[EXTRACT TO READ]
^^^^

Thursday, November 25, 2010

Dear Closest Sibling (both in age and proximity),

*this is the latest installment in the 30 Letters Challenge I have taken up. Today, I'm supposed to write to my "sibling or closest relative." My brother R is both.

Dear R,

It's easy to forget, when you live as far apart as we do, how much I like you.

It's a lot. A lot, a lot.

Thanks for growing up with me. It's stupidly obvious that you are going to be world famous someday. I won't be a bit surprised.

It says a lot that I have to think really hard for an unpleasant memory with you. Given everything that we shared -- a room until I was five, classes in school, angsty teenage years, a cell phone, a jeep (well...that was really just me mooching your jeep) -- plus the number of things we don't share -- personality, talents, priorities -- it's sort of amazing that we didn't fight ever. But I guess you're just that awesome.

^^^^

Transcribed page contents:
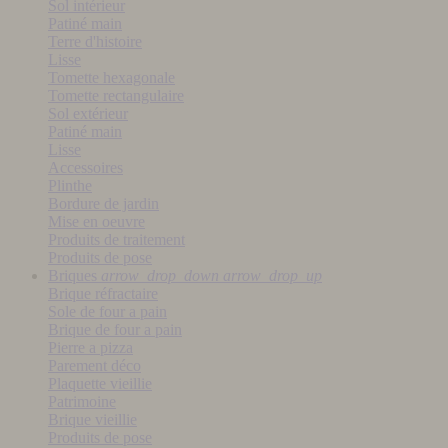
Sol intérieur
Patiné main
Terre d'histoire
Lisse
Tomette hexagonale
Tomette rectangulaire
Sol extérieur
Patiné main
Lisse
Accessoires
Plinthe
Bordure de jardin
Mise en oeuvre
Produits de traitement
Produits de pose
Briques
arrow_drop_down
arrow_drop_up
Brique réfractaire
Sole de four a pain
Brique de four a pain
Pierre a pizza
Parement déco
Plaquette vieillie
Patrimoine
Brique vieillie
Produits de pose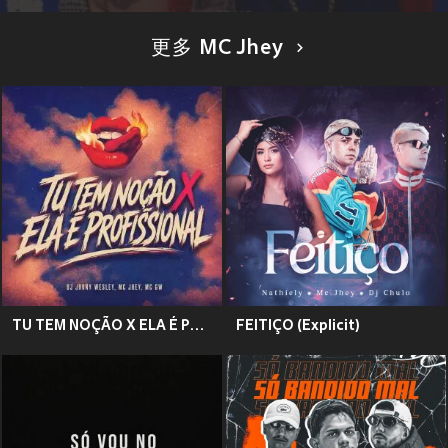
更多 MC Jhey
TU TEM NOÇÃO X ELA É PROFISSIONAL (Explicit)
FEITIÇO (Explicit)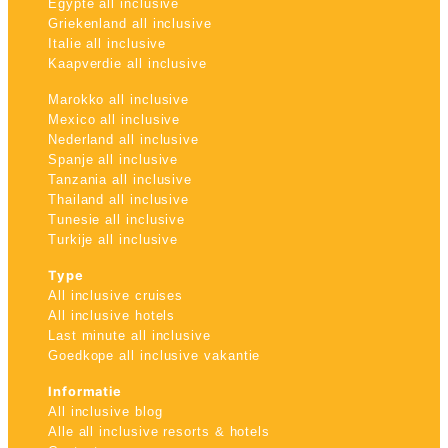
Egypte all inclusive
Griekenland all inclusive
Italie all inclusive
Kaapverdie all inclusive
Marokko all inclusive
Mexico all inclusive
Nederland all inclusive
Spanje all inclusive
Tanzania all inclusive
Thailand all inclusive
Tunesie all inclusive
Turkije all inclusive
Type
All inclusive cruises
All inclusive hotels
Last minute all inclusive
Goedkope all inclusive vakantie
Informatie
All inclusive blog
Alle all inclusive resorts & hotels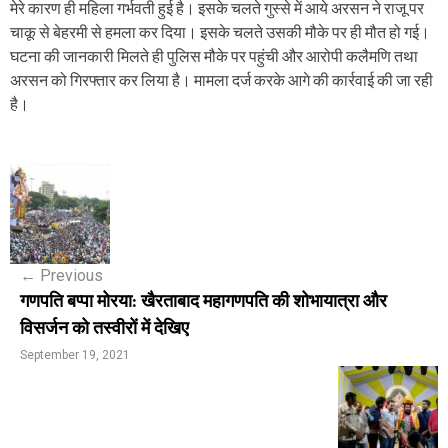
मेरे कारण ही महिला गर्भवती हुई है। इसके चलते गुस्से में आये अरसन ने राजू पर
चाकू से बेहरमी से हमला कर दिया। इसके चलते उसकी मौके पर ही मौत हो गई।
घटना की जानकारी मिलते ही पुलिस मौके पर पहुंची और आरोपी कलैमणि तथा
अरसन को गिरफ्तार कर लिया है। मामला दर्ज करके आगे की कार्रवाई की जा रही
है।
P
o
s
←
Previous
t
गणपति बप्पा मोरया: खैरताबाद महागणपति की शोभायात्रा और
n
विसर्जन को तस्वीरों में देखिए
a
September 19, 2021
v
i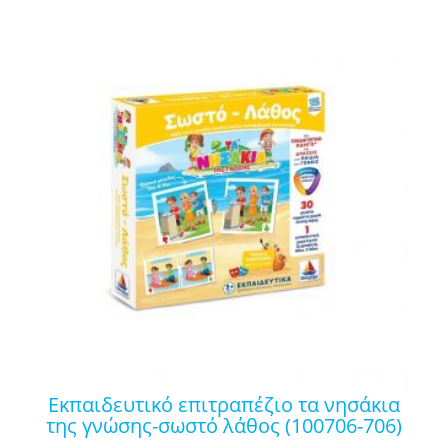
εκπαιδευτικό επιτραπέζιο τα νησάκια
της γνώσης-σωστό λάθος (100706-706)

^^^^

[THINGS TO DO]
• a. In the letter to R, give the passage from "It's easy to" up to and including "just that awesome." again, switching "jeep" to "truck".
• b. Summarize the letter to R in two sentences.

[TASK RESULTS]
• a.
It's easy to forget, when you live as far apart as we do, how much I like you.

It's a lot. A lot, a lot.

Thanks for growing up with me. It's stupidly obvious that you are going to be world famous someday. I won't be a bit surprised.

It says a lot that I have to think really hard for an unpleasant memory with you. Given everything that we shared -- a room until I was five, classes in school, angsty teenage years, a cell phone, a truck (well...that was really just me mooching your truck) -- plus the number of things we don't share -- personality, talents, priorities -- it's sort of amazing that we didn't fight ever. But I guess you're just that awesome.

• b. As part of the 30 Letters Challenge, the writer addresses brother R, the closest sibling in age and proximity, and says that despite living far apart they like him a lot, thank him for growing up with them, and expect him to be world famous someday. The writer notes that they shared a room, classes, a cell phone and a jeep yet have hard time recalling any unpleasant memory with him, and finds it amazing that they never fought.